Output only these lines, set down exactly: the one containing "大切に、丁寧に対応している表れだと思います！" and each line after it through the end of the records.

● ● ● ●

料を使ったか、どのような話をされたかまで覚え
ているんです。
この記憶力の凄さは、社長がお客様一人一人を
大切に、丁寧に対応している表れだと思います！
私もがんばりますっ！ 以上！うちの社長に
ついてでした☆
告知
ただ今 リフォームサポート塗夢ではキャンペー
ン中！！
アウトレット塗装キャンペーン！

● ● ● ●

SOLUTION:
大切に、丁寧に対応している表れだと思います！
私もがんばりますっ！ 以上！うちの社長に
ついてでした☆
告知
ただ今 リフォームサポート塗夢ではキャンペー
ン中！！
アウトレット塗装キャンペーン！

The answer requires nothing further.